Em breve, creio, os diversos poderes vão perceber que não basta verter lágrimas de crocodilo por causa da pobreza e repetir, sem convicção, que vivemos numa situação difícil e é portanto necessário fazer sacrifícios. Há um limite para tudo, até para a capacidade de tolerância dos portugueses e o governo parece ignorar que não tem margem de erro. Coelho, Portas e Cavaco estão a falhar.
Sem explicações aceitáveis para os inesperados aumentos e novos cortes, demonstrando de forma cada vez mais clara a falta de trabalho de casa que teria permitido começar cedo a trilhar novos caminhos e a rectificar claramente os erros de gestão mil vezes apontados ao PS, estamos à deriva. O governo parece o Breivik a acertar friamente nas vítimas impotentes, nas vítimas de sempre.

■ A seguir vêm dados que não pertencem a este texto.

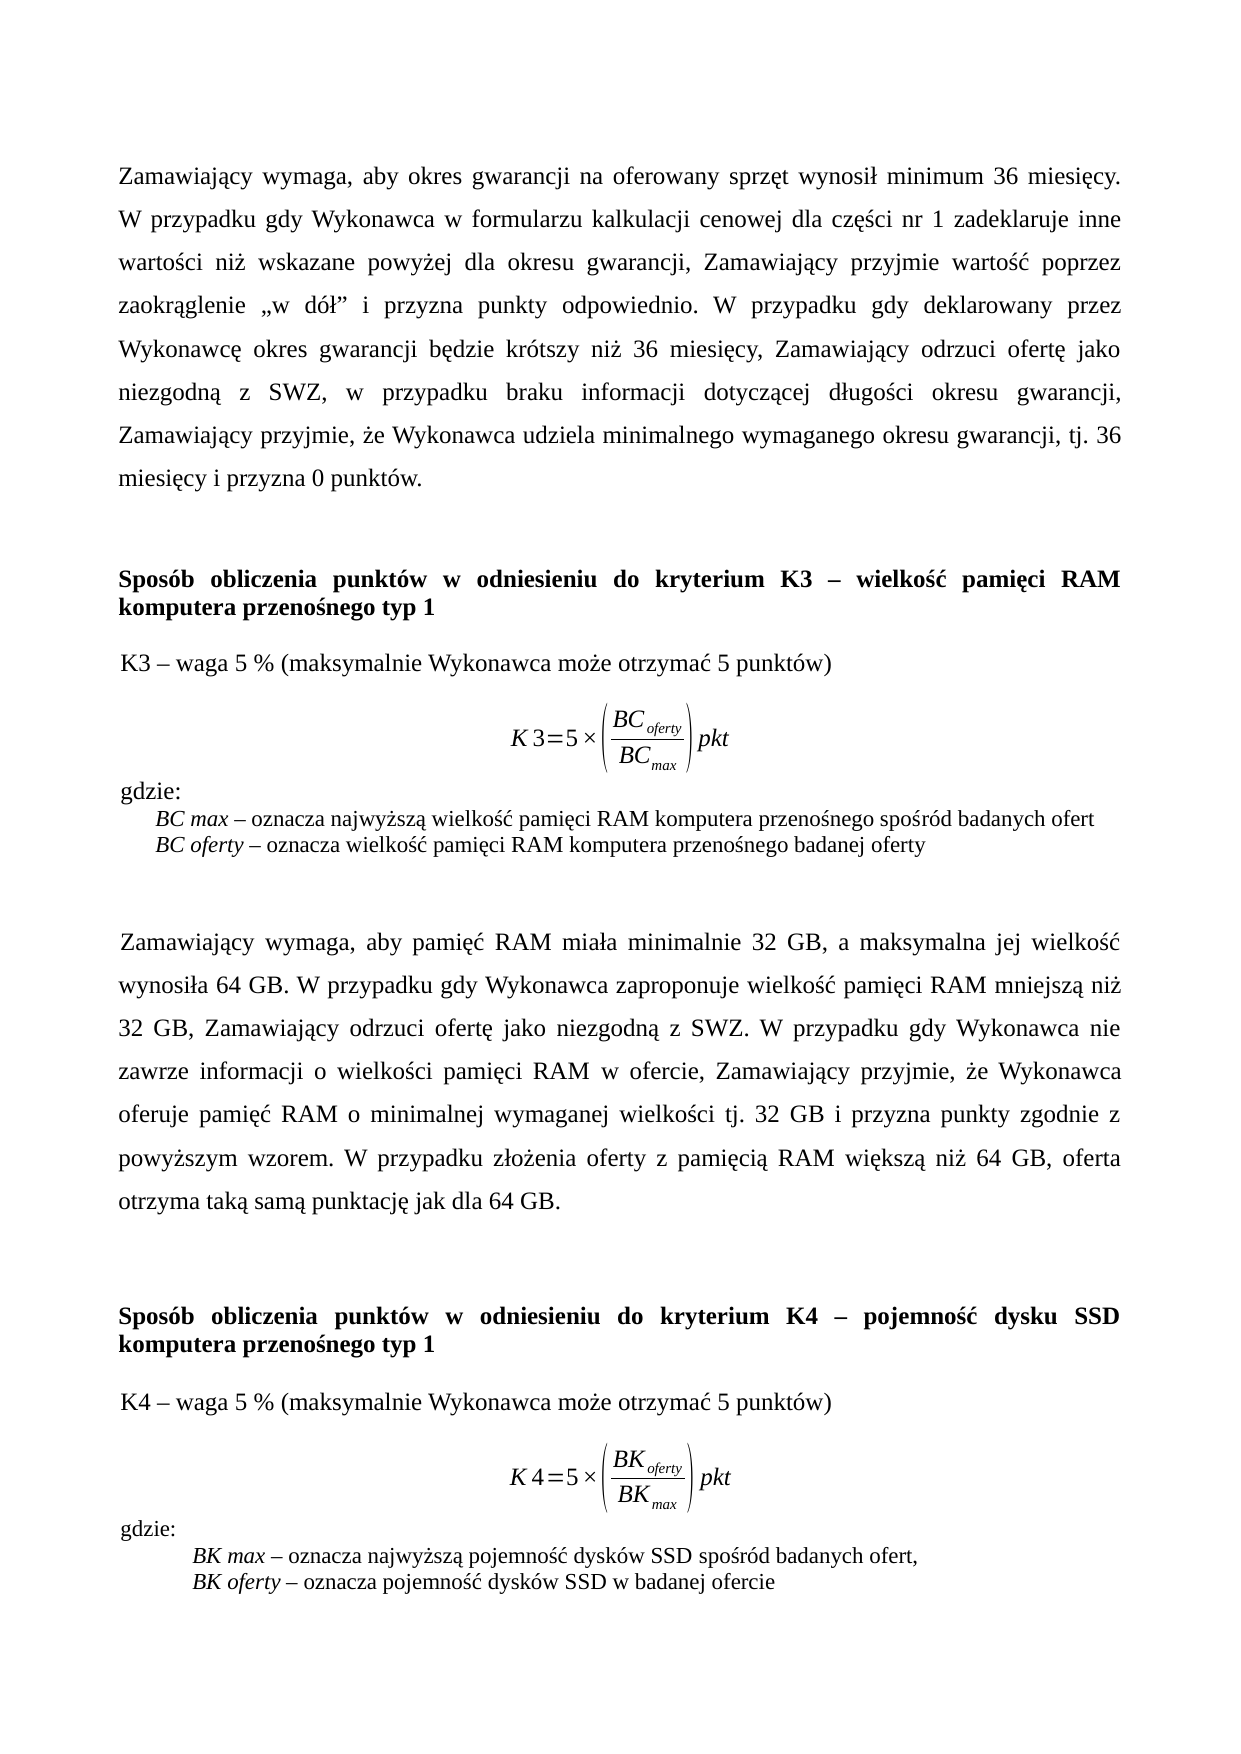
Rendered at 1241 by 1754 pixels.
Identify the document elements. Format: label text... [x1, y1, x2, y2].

text BK max – oznacza najwyższą pojemność dysków SSD spośród badanych ofert, [120, 1542, 1122, 1568]
text K3 – waga 5 % (maksymalnie Wykonawca może otrzymać 5 punktów) [120, 648, 1122, 676]
text BC max – oznacza najwyższą wielkość pamięci RAM komputera przenośnego spośród badanych ofert [120, 805, 1122, 831]
text BK oferty – oznacza pojemność dysków SSD w badanej ofercie [120, 1568, 1122, 1594]
text BC oferty – oznacza wielkość pamięci RAM komputera przenośnego badanej oferty [120, 831, 1122, 857]
text K4 – waga 5 % (maksymalnie Wykonawca może otrzymać 5 punktów) [120, 1387, 1122, 1416]
text Zamawiający wymaga, aby okres gwarancji na oferowany sprzęt wynosił minimum 36 miesięcy. W przypadku gdy Wykonawca w formularzu kalkulacji cenowej dla części nr 1 zadeklaruje inne wartości niż wskazane powyżej dla okresu gwarancji, Zamawiający przyjmie wartość poprzez zaokrąglenie „w dół” i przyzna punkty odpowiednio. W przypadku gdy deklarowany przez Wykonawcę okres gwarancji będzie krótszy niż 36 miesięcy, Zamawiający odrzuci ofertę jako niezgodną z SWZ, w przypadku braku informacji dotyczącej długości okresu gwarancji, Zamawiający przyjmie, że Wykonawca udziela minimalnego wymaganego okresu gwarancji, tj. 36 miesięcy i przyzna 0 punktów. [118, 161, 1122, 492]
text Sposób obliczenia punktów w odniesieniu do kryterium K4 – pojemność dysku SSD komputera przenośnego typ 1 [118, 1301, 1122, 1358]
text Zamawiający wymaga, aby pamięć RAM miała minimalnie 32 GB, a maksymalna jej wielkość wynosiła 64 GB. W przypadku gdy Wykonawca zaproponuje wielkość pamięci RAM mniejszą niż 32 GB, Zamawiający odrzuci ofertę jako niezgodną z SWZ. W przypadku gdy Wykonawca nie zawrze informacji o wielkości pamięci RAM w ofercie, Zamawiający przyjmie, że Wykonawca oferuje pamięć RAM o minimalnej wymaganej wielkości tj. 32 GB i przyzna punkty zgodnie z powyższym wzorem. W przypadku złożenia oferty z pamięcią RAM większą niż 64 GB, oferta otrzyma taką samą punktację jak dla 64 GB. [118, 927, 1122, 1214]
text gdzie: [120, 776, 1122, 805]
text gdzie: [120, 1515, 1122, 1542]
text Sposób obliczenia punktów w odniesieniu do kryterium K3 – wielkość pamięci RAM komputera przenośnego typ 1 [118, 564, 1122, 621]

Será que Coelho e o seu parceiro de coligação leram mesmo bem —mesmo bem!— os sinais que lhes foram transmitidos pelas eleições?
Se não se põe a pau o governo de Passos Coelho —que susbstituiu a desculpa com o governo anterior pela desculpa com a troika e o "fontismo"— caminha a passos largos para um aparatoso trambolhão.

2011/08/01

Negócios colossais

Ver Mira Amaral na Televisão justificar a compra do BPN pela ridicula quantia de 40 milhões de euros (quando a maior oferta era de 100 milhões) com o argumento de que aquele era o preço justo no mercado, é demasiado ofensivo para ser levado a sério.
Imaginem só: o banco que foi alvo da maior fraude financeira da história da banca portuguesa, e que custou até agora ao erário público 2.400 milhões de euros, vai despedir 750 dos 1500 funcionários e o governo ainda terá de assegurar 550 milhões para o recapitalizar, antes de entregá-lo ao BIC. A "cereja em cima do bolo" - no caso do banco ter um lucro de 80 milhões no futuro - vai ser a devolução de parte deste valor ao estado (quando?).
Principais accionistas neste negócio leonino: a filha do cleptócrata Eduardo Santos (Angola) e Américo Amorim (o homem mais rico de Portugal), que já detêm o BIC, no qual Amaral exerce a função de administrador principal.
Não é de admirar que o ministro das finanças só encontre "desvios" nas contas do estado. Faltam-me adjectivos para classificar tal negócio. Talvez colossal?